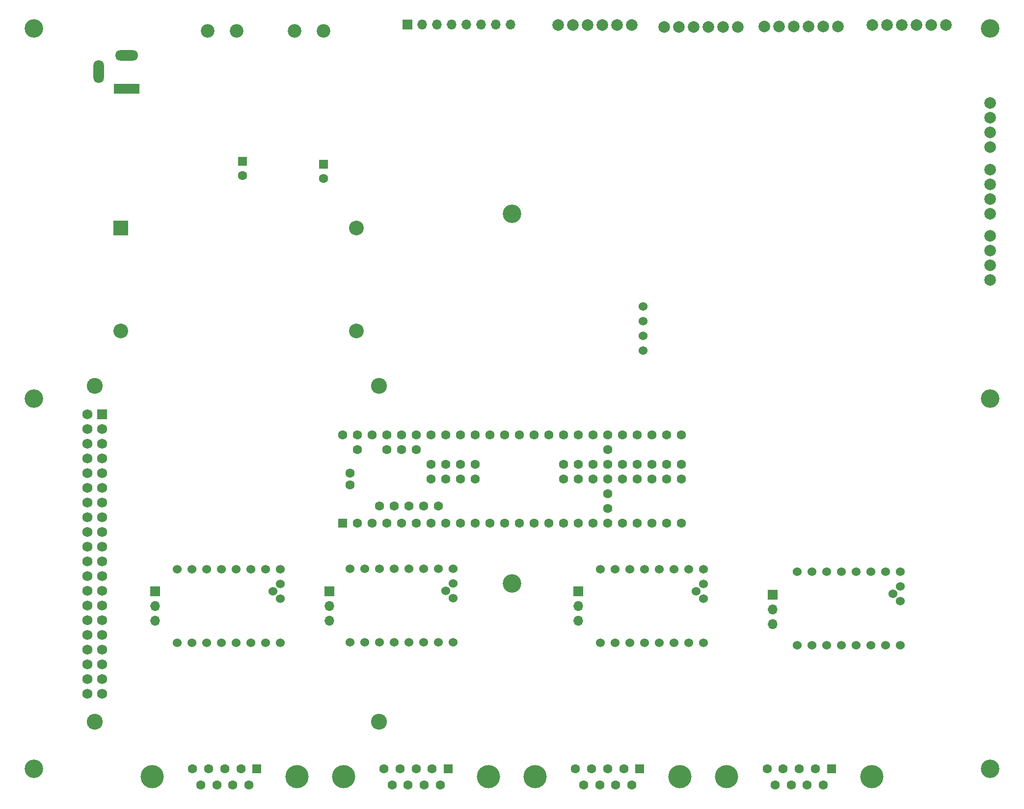
<source format=gbr>
%TF.GenerationSoftware,KiCad,Pcbnew,(5.1.10)-1*%
%TF.CreationDate,2022-10-10T21:05:00+02:00*%
%TF.ProjectId,onstepPi,6f6e7374-6570-4506-992e-6b696361645f,rev?*%
%TF.SameCoordinates,Original*%
%TF.FileFunction,Soldermask,Bot*%
%TF.FilePolarity,Negative*%
%FSLAX46Y46*%
G04 Gerber Fmt 4.6, Leading zero omitted, Abs format (unit mm)*
G04 Created by KiCad (PCBNEW (5.1.10)-1) date 2022-10-10 21:05:00*
%MOMM*%
%LPD*%
G01*
G04 APERTURE LIST*
%ADD10C,2.000000*%
%ADD11C,3.200000*%
%ADD12O,1.700000X1.700000*%
%ADD13R,1.700000X1.700000*%
%ADD14R,4.400000X1.800000*%
%ADD15O,4.000000X1.800000*%
%ADD16O,1.800000X4.000000*%
%ADD17C,1.600000*%
%ADD18R,1.600000X1.600000*%
%ADD19R,2.540000X2.540000*%
%ADD20C,2.540000*%
%ADD21C,1.524000*%
%ADD22C,2.350000*%
%ADD23C,4.000000*%
%ADD24C,1.750000*%
%ADD25R,1.750000X1.750000*%
%ADD26C,2.750000*%
G04 APERTURE END LIST*
D10*
%TO.C,J9*%
X206700000Y-33200000D03*
X204160000Y-33200000D03*
X201620000Y-33200000D03*
X199080000Y-33200000D03*
X196540000Y-33200000D03*
X194000000Y-33200000D03*
%TD*%
%TO.C,J8*%
X225320000Y-33000000D03*
X222780000Y-33000000D03*
X220240000Y-33000000D03*
X217700000Y-33000000D03*
X215160000Y-33000000D03*
X212620000Y-33000000D03*
%TD*%
%TO.C,J7*%
X171180000Y-33000000D03*
X168640000Y-33000000D03*
X166100000Y-33000000D03*
X163560000Y-33000000D03*
X161020000Y-33000000D03*
X158480000Y-33000000D03*
%TD*%
%TO.C,J6*%
X189480000Y-33300000D03*
X186940000Y-33300000D03*
X184400000Y-33300000D03*
X181860000Y-33300000D03*
X179320000Y-33300000D03*
X176780000Y-33300000D03*
%TD*%
D11*
%TO.C,REF\u002A\u002A*%
X233000000Y-33600000D03*
%TD*%
%TO.C,REF\u002A\u002A*%
X68000000Y-33600000D03*
%TD*%
D12*
%TO.C,J10*%
X150280000Y-32900000D03*
X147740000Y-32900000D03*
X145200000Y-32900000D03*
X142660000Y-32900000D03*
X140120000Y-32900000D03*
X137580000Y-32900000D03*
X135040000Y-32900000D03*
D13*
X132500000Y-32900000D03*
%TD*%
D11*
%TO.C,REF\u002A\u002A*%
X150500000Y-65600000D03*
%TD*%
%TO.C,REF\u002A\u002A*%
X150500000Y-129400000D03*
%TD*%
%TO.C,REF\u002A\u002A*%
X68000000Y-161400000D03*
%TD*%
%TO.C,REF\u002A\u002A*%
X68000000Y-97500000D03*
%TD*%
%TO.C,REF\u002A\u002A*%
X233000000Y-97500000D03*
%TD*%
%TO.C,REF\u002A\u002A*%
X233000000Y-161400000D03*
%TD*%
D12*
%TO.C,JP5*%
X195500000Y-136480000D03*
X195500000Y-133940000D03*
D13*
X195500000Y-131400000D03*
%TD*%
D14*
%TO.C,J5*%
X84000000Y-44000000D03*
D15*
X84000000Y-38200000D03*
D16*
X79200000Y-41000000D03*
%TD*%
D17*
%TO.C,U1*%
X122560000Y-110390000D03*
X122560000Y-112410000D03*
X136530000Y-108860000D03*
X139070000Y-108860000D03*
X141610000Y-108860000D03*
X144150000Y-108860000D03*
X144150000Y-111400000D03*
X141610000Y-111400000D03*
X136530000Y-111400000D03*
X139070000Y-111400000D03*
X159390000Y-111400000D03*
X159390000Y-108860000D03*
X161930000Y-111400000D03*
X161930000Y-108860000D03*
X164470000Y-111400000D03*
X164470000Y-108860000D03*
X179710000Y-111400000D03*
X179710000Y-108860000D03*
X169550000Y-111400000D03*
X172090000Y-111400000D03*
X174630000Y-111400000D03*
X177170000Y-111400000D03*
X177170000Y-108860000D03*
X174630000Y-108860000D03*
X172090000Y-108860000D03*
X169550000Y-108860000D03*
X137800000Y-116020000D03*
X135260000Y-116020000D03*
X132720000Y-116020000D03*
X130180000Y-116020000D03*
X127640000Y-116020000D03*
X133990000Y-106320000D03*
X131450000Y-106320000D03*
X128910000Y-106320000D03*
X123830000Y-106320000D03*
X121290000Y-103780000D03*
X123830000Y-103780000D03*
X126370000Y-103780000D03*
X128910000Y-103780000D03*
X131450000Y-103780000D03*
X133990000Y-103780000D03*
X136530000Y-103780000D03*
X139070000Y-103780000D03*
X141610000Y-103780000D03*
X144150000Y-103780000D03*
X146690000Y-103780000D03*
X149230000Y-103780000D03*
X151770000Y-103780000D03*
X154310000Y-103780000D03*
X156850000Y-103780000D03*
X159390000Y-103780000D03*
D18*
X121290000Y-119020000D03*
D17*
X123830000Y-119020000D03*
X126370000Y-119020000D03*
X128910000Y-119020000D03*
X131450000Y-119020000D03*
X133990000Y-119020000D03*
X136530000Y-119020000D03*
X139070000Y-119020000D03*
X141610000Y-119020000D03*
X144150000Y-119020000D03*
X146690000Y-119020000D03*
X149230000Y-119020000D03*
X151770000Y-119020000D03*
X161930000Y-103780000D03*
X164470000Y-103780000D03*
X167010000Y-103780000D03*
X169550000Y-103780000D03*
X172090000Y-103780000D03*
X174630000Y-103780000D03*
X177170000Y-103780000D03*
X179710000Y-103780000D03*
X167010000Y-106320000D03*
X167010000Y-108860000D03*
X167010000Y-111400000D03*
X167010000Y-113940000D03*
X167010000Y-116480000D03*
X179710000Y-119020000D03*
X177170000Y-119020000D03*
X174630000Y-119020000D03*
X172090000Y-119020000D03*
X154310000Y-119020000D03*
X156850000Y-119020000D03*
X159390000Y-119020000D03*
X169550000Y-119020000D03*
X167010000Y-119020000D03*
X164470000Y-119020000D03*
X161930000Y-119020000D03*
%TD*%
D19*
%TO.C,U4*%
X83000000Y-68000000D03*
D20*
X83000000Y-85780000D03*
X123640000Y-68000000D03*
X123640000Y-85780000D03*
%TD*%
D10*
%TO.C,J14*%
X233000000Y-69380000D03*
X233000000Y-71920000D03*
X233000000Y-74460000D03*
X233000000Y-77000000D03*
%TD*%
%TO.C,J13*%
X233000000Y-46460000D03*
X233000000Y-49000000D03*
X233000000Y-51540000D03*
X233000000Y-54080000D03*
%TD*%
%TO.C,J12*%
X233000000Y-57920000D03*
X233000000Y-60460000D03*
X233000000Y-63000000D03*
X233000000Y-65540000D03*
%TD*%
D17*
%TO.C,C5*%
X104000000Y-59000000D03*
D18*
X104000000Y-56500000D03*
%TD*%
D17*
%TO.C,C3*%
X118000000Y-59500000D03*
D18*
X118000000Y-57000000D03*
%TD*%
D21*
%TO.C,RTC1*%
X173100000Y-89240000D03*
X173100000Y-86700000D03*
X173100000Y-84160000D03*
X173100000Y-81620000D03*
%TD*%
D22*
%TO.C,F1*%
X118000000Y-34000000D03*
X113000000Y-34000000D03*
X98000000Y-34000000D03*
X103000000Y-34000000D03*
%TD*%
D12*
%TO.C,JP3*%
X161952000Y-135860000D03*
X161952000Y-133320000D03*
D13*
X161952000Y-130780000D03*
%TD*%
D12*
%TO.C,JP2*%
X119000000Y-135840000D03*
X119000000Y-133300000D03*
D13*
X119000000Y-130760000D03*
%TD*%
D12*
%TO.C,JP1*%
X88912000Y-135860000D03*
X88912000Y-133320000D03*
D13*
X88912000Y-130780000D03*
%TD*%
D21*
%TO.C,U7*%
X216230000Y-131210000D03*
X217500000Y-132480000D03*
X217500000Y-129940000D03*
X199720000Y-140100000D03*
X202260000Y-140100000D03*
X204800000Y-140100000D03*
X207340000Y-140100000D03*
X209880000Y-140100000D03*
X212420000Y-140100000D03*
X214960000Y-140100000D03*
X217500000Y-140100000D03*
X199720000Y-127400000D03*
X202260000Y-127400000D03*
X204800000Y-127400000D03*
X207340000Y-127400000D03*
X209880000Y-127400000D03*
X212420000Y-127400000D03*
X214960000Y-127400000D03*
X217500000Y-127400000D03*
%TD*%
%TO.C,U6*%
X182272000Y-130780000D03*
X183542000Y-132050000D03*
X183542000Y-129510000D03*
X165762000Y-139670000D03*
X168302000Y-139670000D03*
X170842000Y-139670000D03*
X173382000Y-139670000D03*
X175922000Y-139670000D03*
X178462000Y-139670000D03*
X181002000Y-139670000D03*
X183542000Y-139670000D03*
X165762000Y-126970000D03*
X168302000Y-126970000D03*
X170842000Y-126970000D03*
X173382000Y-126970000D03*
X175922000Y-126970000D03*
X178462000Y-126970000D03*
X181002000Y-126970000D03*
X183542000Y-126970000D03*
%TD*%
%TO.C,U5*%
X139030000Y-130710000D03*
X140300000Y-131980000D03*
X140300000Y-129440000D03*
X122520000Y-139600000D03*
X125060000Y-139600000D03*
X127600000Y-139600000D03*
X130140000Y-139600000D03*
X132680000Y-139600000D03*
X135220000Y-139600000D03*
X137760000Y-139600000D03*
X140300000Y-139600000D03*
X122520000Y-126900000D03*
X125060000Y-126900000D03*
X127600000Y-126900000D03*
X130140000Y-126900000D03*
X132680000Y-126900000D03*
X135220000Y-126900000D03*
X137760000Y-126900000D03*
X140300000Y-126900000D03*
%TD*%
D23*
%TO.C,J4*%
X212540000Y-162820000D03*
X187540000Y-162820000D03*
D17*
X195885000Y-164240000D03*
X198655000Y-164240000D03*
X201425000Y-164240000D03*
X204195000Y-164240000D03*
X194500000Y-161400000D03*
X197270000Y-161400000D03*
X200040000Y-161400000D03*
X202810000Y-161400000D03*
D18*
X205580000Y-161400000D03*
%TD*%
D23*
%TO.C,J3*%
X179500000Y-162820000D03*
X154500000Y-162820000D03*
D17*
X162845000Y-164240000D03*
X165615000Y-164240000D03*
X168385000Y-164240000D03*
X171155000Y-164240000D03*
X161460000Y-161400000D03*
X164230000Y-161400000D03*
X167000000Y-161400000D03*
X169770000Y-161400000D03*
D18*
X172540000Y-161400000D03*
%TD*%
D23*
%TO.C,J2*%
X146460000Y-162820000D03*
X121460000Y-162820000D03*
D17*
X129805000Y-164240000D03*
X132575000Y-164240000D03*
X135345000Y-164240000D03*
X138115000Y-164240000D03*
X128420000Y-161400000D03*
X131190000Y-161400000D03*
X133960000Y-161400000D03*
X136730000Y-161400000D03*
D18*
X139500000Y-161400000D03*
%TD*%
D21*
%TO.C,U3*%
X109232000Y-130780000D03*
X110502000Y-132050000D03*
X110502000Y-129510000D03*
X92722000Y-139670000D03*
X95262000Y-139670000D03*
X97802000Y-139670000D03*
X100342000Y-139670000D03*
X102882000Y-139670000D03*
X105422000Y-139670000D03*
X107962000Y-139670000D03*
X110502000Y-139670000D03*
X92722000Y-126970000D03*
X95262000Y-126970000D03*
X97802000Y-126970000D03*
X100342000Y-126970000D03*
X102882000Y-126970000D03*
X105422000Y-126970000D03*
X107962000Y-126970000D03*
X110502000Y-126970000D03*
%TD*%
D24*
%TO.C,RP1*%
X79800000Y-133200000D03*
X77260000Y-133200000D03*
X79800000Y-135740000D03*
X77260000Y-135740000D03*
X77260000Y-128120000D03*
X79800000Y-128120000D03*
D25*
X79800000Y-100180000D03*
D24*
X77260000Y-100180000D03*
X79800000Y-102720000D03*
X77260000Y-102720000D03*
X79800000Y-105260000D03*
X77260000Y-105260000D03*
X79800000Y-107800000D03*
X77260000Y-107800000D03*
X79800000Y-110340000D03*
X77260000Y-110340000D03*
X79800000Y-112880000D03*
X77260000Y-112880000D03*
X79800000Y-115420000D03*
X77260000Y-115420000D03*
X79800000Y-117960000D03*
X77260000Y-117960000D03*
X79800000Y-120500000D03*
X77260000Y-120500000D03*
X79800000Y-123040000D03*
X77260000Y-123040000D03*
X79800000Y-125580000D03*
X77260000Y-125580000D03*
X79800000Y-130660000D03*
X77260000Y-130660000D03*
X77260000Y-138280000D03*
X79800000Y-138280000D03*
X77260000Y-140820000D03*
X79800000Y-140820000D03*
X77260000Y-143360000D03*
X79800000Y-143360000D03*
X77260000Y-145900000D03*
X79800000Y-145900000D03*
X77260000Y-148440000D03*
X79800000Y-148440000D03*
D26*
X78530000Y-95310000D03*
X78530000Y-153310000D03*
X127530000Y-95310000D03*
X127530000Y-153310000D03*
%TD*%
D23*
%TO.C,J1*%
X113460000Y-162820000D03*
X88460000Y-162820000D03*
D17*
X96805000Y-164240000D03*
X99575000Y-164240000D03*
X102345000Y-164240000D03*
X105115000Y-164240000D03*
X95420000Y-161400000D03*
X98190000Y-161400000D03*
X100960000Y-161400000D03*
X103730000Y-161400000D03*
D18*
X106500000Y-161400000D03*
%TD*%
M02*

</source>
● ● ● ● ●
### Try it
Take exactly the lines from the one containing "X171155000Y-164240000D03*" through the one containing "X107962000Y-139670000D03*" in the data above, and output them with nothing added.

### Response area
X171155000Y-164240000D03*
X161460000Y-161400000D03*
X164230000Y-161400000D03*
X167000000Y-161400000D03*
X169770000Y-161400000D03*
D18*
X172540000Y-161400000D03*
%TD*%
D23*
%TO.C,J2*%
X146460000Y-162820000D03*
X121460000Y-162820000D03*
D17*
X129805000Y-164240000D03*
X132575000Y-164240000D03*
X135345000Y-164240000D03*
X138115000Y-164240000D03*
X128420000Y-161400000D03*
X131190000Y-161400000D03*
X133960000Y-161400000D03*
X136730000Y-161400000D03*
D18*
X139500000Y-161400000D03*
%TD*%
D21*
%TO.C,U3*%
X109232000Y-130780000D03*
X110502000Y-132050000D03*
X110502000Y-129510000D03*
X92722000Y-139670000D03*
X95262000Y-139670000D03*
X97802000Y-139670000D03*
X100342000Y-139670000D03*
X102882000Y-139670000D03*
X105422000Y-139670000D03*
X107962000Y-139670000D03*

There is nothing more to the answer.